[Start of section]
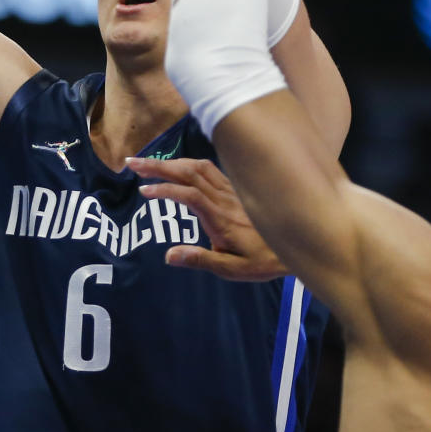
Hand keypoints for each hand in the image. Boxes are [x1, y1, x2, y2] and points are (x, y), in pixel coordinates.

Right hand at [127, 154, 285, 281]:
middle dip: (158, 165)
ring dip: (172, 161)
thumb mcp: (233, 269)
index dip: (165, 189)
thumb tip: (169, 255)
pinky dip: (189, 163)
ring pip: (199, 167)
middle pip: (189, 172)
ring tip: (149, 163)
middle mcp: (224, 199)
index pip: (188, 195)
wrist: (298, 242)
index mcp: (220, 218)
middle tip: (132, 162)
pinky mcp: (236, 189)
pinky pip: (211, 169)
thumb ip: (201, 260)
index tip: (143, 191)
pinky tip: (179, 166)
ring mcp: (231, 191)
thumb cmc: (263, 260)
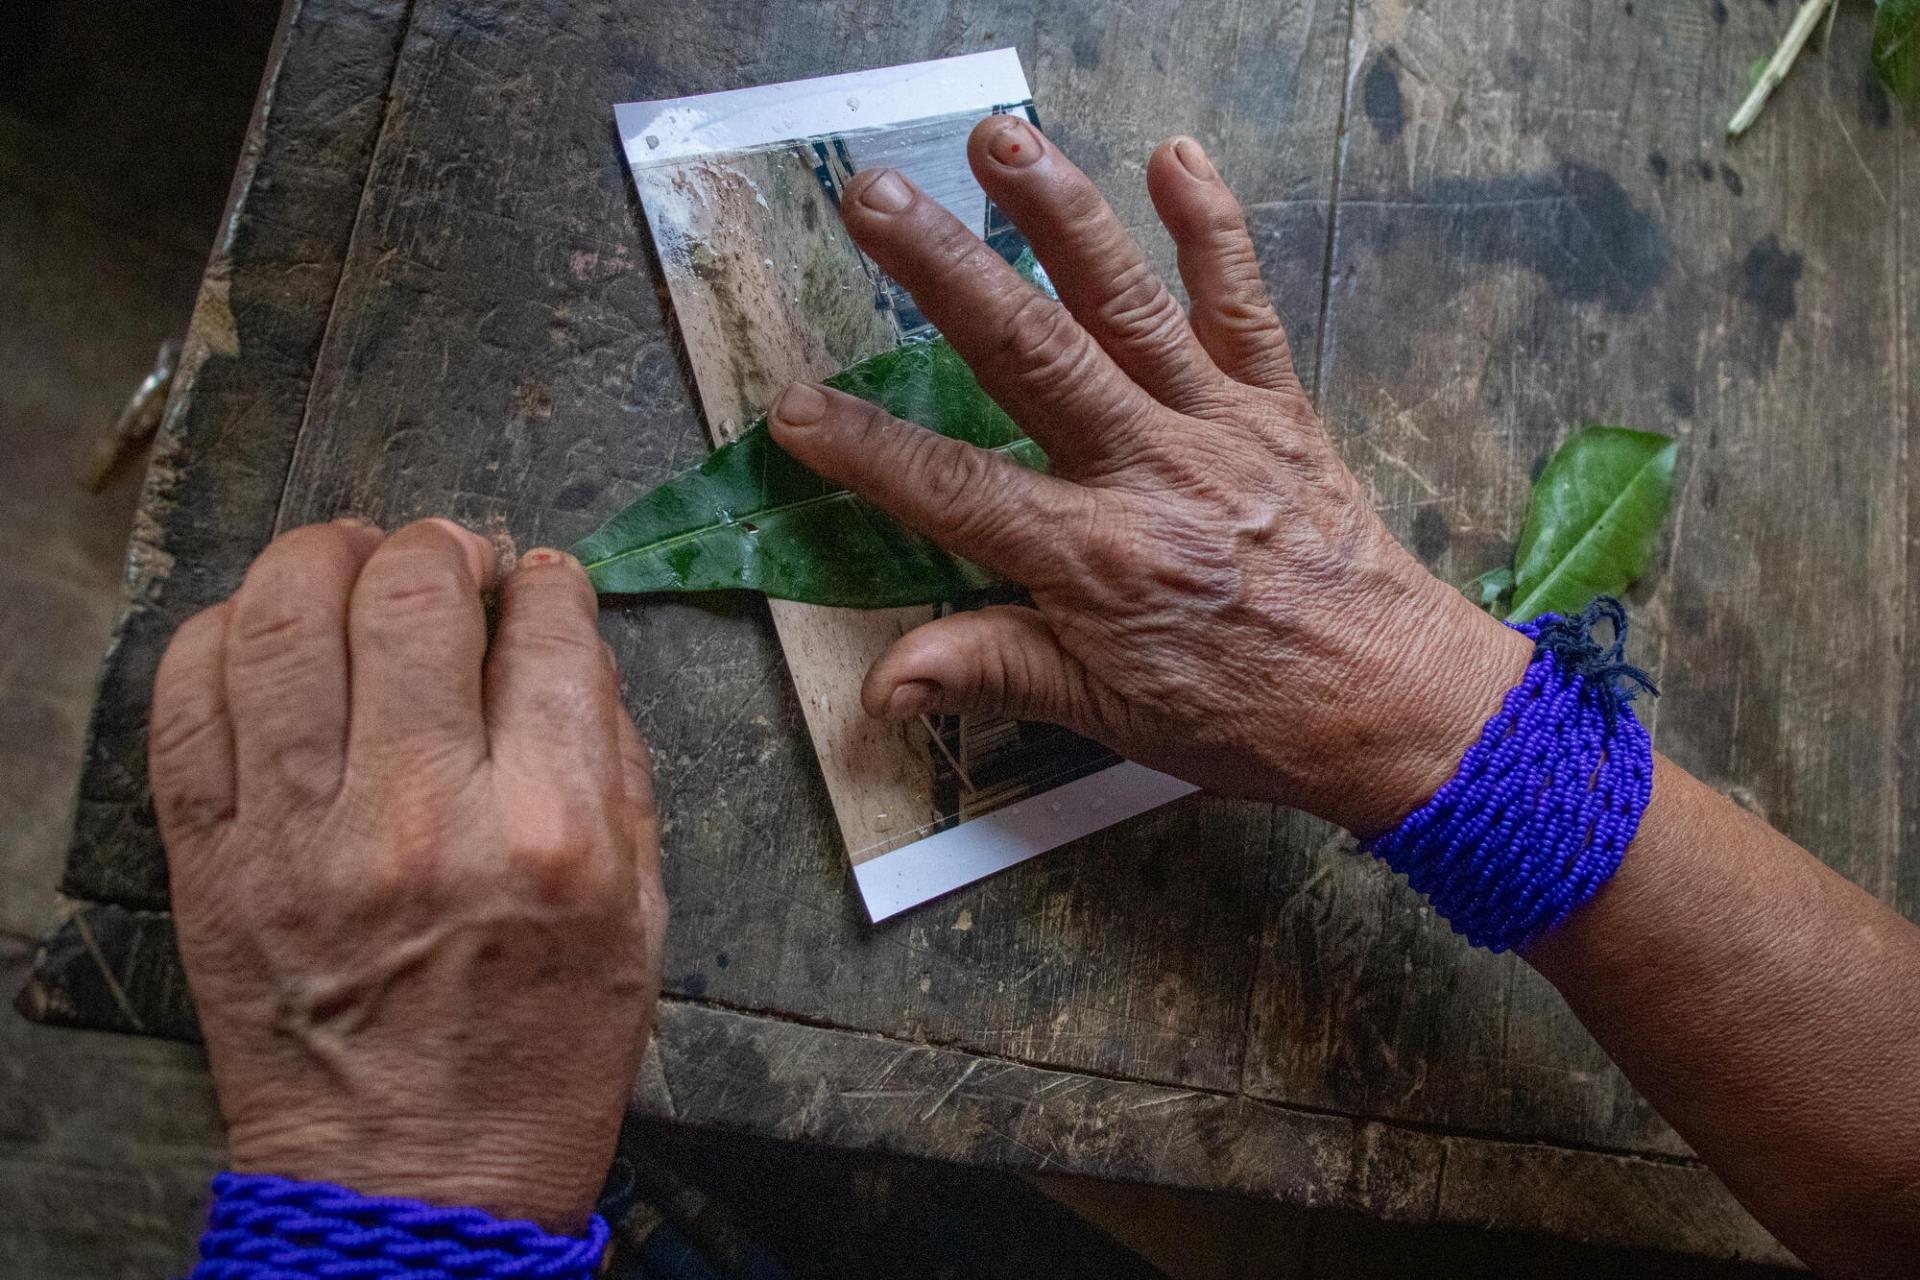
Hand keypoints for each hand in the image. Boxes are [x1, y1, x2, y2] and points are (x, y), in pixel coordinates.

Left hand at [148, 519, 664, 1231]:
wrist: (417, 1181)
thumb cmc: (542, 1055)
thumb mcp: (642, 912)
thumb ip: (614, 762)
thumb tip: (566, 642)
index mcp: (548, 833)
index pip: (546, 630)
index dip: (549, 580)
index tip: (542, 584)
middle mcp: (418, 818)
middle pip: (408, 594)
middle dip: (441, 545)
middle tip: (453, 561)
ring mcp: (298, 836)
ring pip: (280, 615)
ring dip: (326, 556)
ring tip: (356, 562)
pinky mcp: (212, 859)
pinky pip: (186, 695)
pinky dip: (225, 632)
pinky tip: (273, 635)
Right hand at [769, 119, 1530, 833]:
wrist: (1390, 701)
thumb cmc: (1245, 716)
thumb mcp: (1108, 716)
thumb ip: (994, 674)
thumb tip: (880, 686)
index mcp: (1098, 562)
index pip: (957, 492)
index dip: (866, 450)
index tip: (791, 404)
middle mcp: (1150, 475)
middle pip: (1030, 357)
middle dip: (945, 272)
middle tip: (874, 198)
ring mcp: (1217, 427)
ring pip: (1124, 306)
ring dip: (1060, 215)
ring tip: (1000, 141)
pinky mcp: (1275, 403)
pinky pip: (1241, 303)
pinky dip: (1211, 227)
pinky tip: (1173, 153)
[End of section]
YOUR OBJECTIVE> Each line holding the word "thumb" must be pulled from the records.

SOLUTION TO THIS PROBLEM>
thumb mcp: (233, 269)
thumb tip: (169, 255)
thumb ip: (201, 260)
thumb cmc: (263, 260)
thumb cmc: (542, 1055)
thumb mcp: (642, 912)
thumb ip: (614, 762)
thumb tip: (566, 642)
thumb cmc: (1245, 716)
thumb mcp: (1108, 716)
thumb ip: (994, 674)
thumb tip: (880, 686)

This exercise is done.